Comments | The EU and China need a major deal to avoid a trade war



When European leaders met at the European Council meeting in Brussels this month, the specter of a full-scale trade war while China casts a long shadow on the case. In the middle ongoing anti-subsidy investigation in China’s green technology and the looming threat of retaliatory tariffs, the economic foundation of China’s relationship with the European Union appears weak.

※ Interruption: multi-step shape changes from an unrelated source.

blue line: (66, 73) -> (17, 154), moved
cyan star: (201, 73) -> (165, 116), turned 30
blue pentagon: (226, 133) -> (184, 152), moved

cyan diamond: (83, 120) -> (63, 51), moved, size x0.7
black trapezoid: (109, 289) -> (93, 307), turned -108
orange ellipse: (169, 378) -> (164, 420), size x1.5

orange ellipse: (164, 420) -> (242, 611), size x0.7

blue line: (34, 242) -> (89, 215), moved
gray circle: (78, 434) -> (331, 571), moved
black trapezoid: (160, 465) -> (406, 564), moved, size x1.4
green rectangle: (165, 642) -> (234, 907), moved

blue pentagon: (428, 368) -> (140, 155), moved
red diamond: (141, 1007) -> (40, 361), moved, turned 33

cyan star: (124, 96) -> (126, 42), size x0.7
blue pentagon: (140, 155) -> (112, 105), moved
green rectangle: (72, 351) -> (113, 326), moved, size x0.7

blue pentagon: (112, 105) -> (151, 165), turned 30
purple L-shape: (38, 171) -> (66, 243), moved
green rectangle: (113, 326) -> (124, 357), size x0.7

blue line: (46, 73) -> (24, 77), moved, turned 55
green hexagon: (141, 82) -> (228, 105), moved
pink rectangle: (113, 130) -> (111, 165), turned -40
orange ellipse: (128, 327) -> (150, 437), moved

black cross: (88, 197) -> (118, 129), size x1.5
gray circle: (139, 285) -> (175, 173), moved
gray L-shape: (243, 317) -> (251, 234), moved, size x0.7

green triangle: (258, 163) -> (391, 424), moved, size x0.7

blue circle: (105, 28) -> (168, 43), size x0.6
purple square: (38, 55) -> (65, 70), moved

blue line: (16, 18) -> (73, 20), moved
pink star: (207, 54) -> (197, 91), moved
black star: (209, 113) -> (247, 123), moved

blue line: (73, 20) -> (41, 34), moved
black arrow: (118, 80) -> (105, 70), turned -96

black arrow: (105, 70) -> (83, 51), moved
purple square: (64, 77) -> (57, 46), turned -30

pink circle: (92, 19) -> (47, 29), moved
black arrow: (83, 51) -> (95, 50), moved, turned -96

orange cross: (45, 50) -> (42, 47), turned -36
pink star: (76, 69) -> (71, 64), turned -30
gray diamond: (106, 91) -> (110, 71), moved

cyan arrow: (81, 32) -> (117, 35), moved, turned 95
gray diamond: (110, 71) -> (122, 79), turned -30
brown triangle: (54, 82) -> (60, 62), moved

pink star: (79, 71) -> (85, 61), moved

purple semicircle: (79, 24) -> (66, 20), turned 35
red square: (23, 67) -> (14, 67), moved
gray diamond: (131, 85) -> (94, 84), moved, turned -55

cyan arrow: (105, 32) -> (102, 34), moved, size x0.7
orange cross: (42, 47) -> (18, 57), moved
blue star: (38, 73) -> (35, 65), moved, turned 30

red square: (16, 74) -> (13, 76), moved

However, beneath the hawkish political rhetoric, recent high-level meetings between European officials and their Chinese counterparts underscore a mutual desire to avoid a zero-sum confrontation.

To pull themselves off the brink, Brussels and Beijing must look beyond short-term political posturing. Avoiding a destructive trade war requires action on three key fronts: having strategic patience, acknowledging the new economic reality through major deals, and focusing on investment as an effective balancing tool.

First of all, both sides must exercise strategic patience. The EU’s trade deficit with China, which exceeds €300 billion (US$342.76 billion), has become an easy political metaphor.

However, European policy makers must realize that this balance was not created overnight. It is the culmination of decades of changing global supply chains, the global division of labor, and the steady demand of European consumers. It is a delusion of macroeconomics to believe that such deeply rooted structural dynamics can be reversed in one go, or reversed with a quick series of unilateral tariffs.

More importantly, the geographic context of China’s relationship with the European Union is fundamentally different from that of the United States and China. Brussels and Beijing do not see each other as existential security threats in the traditional military sense.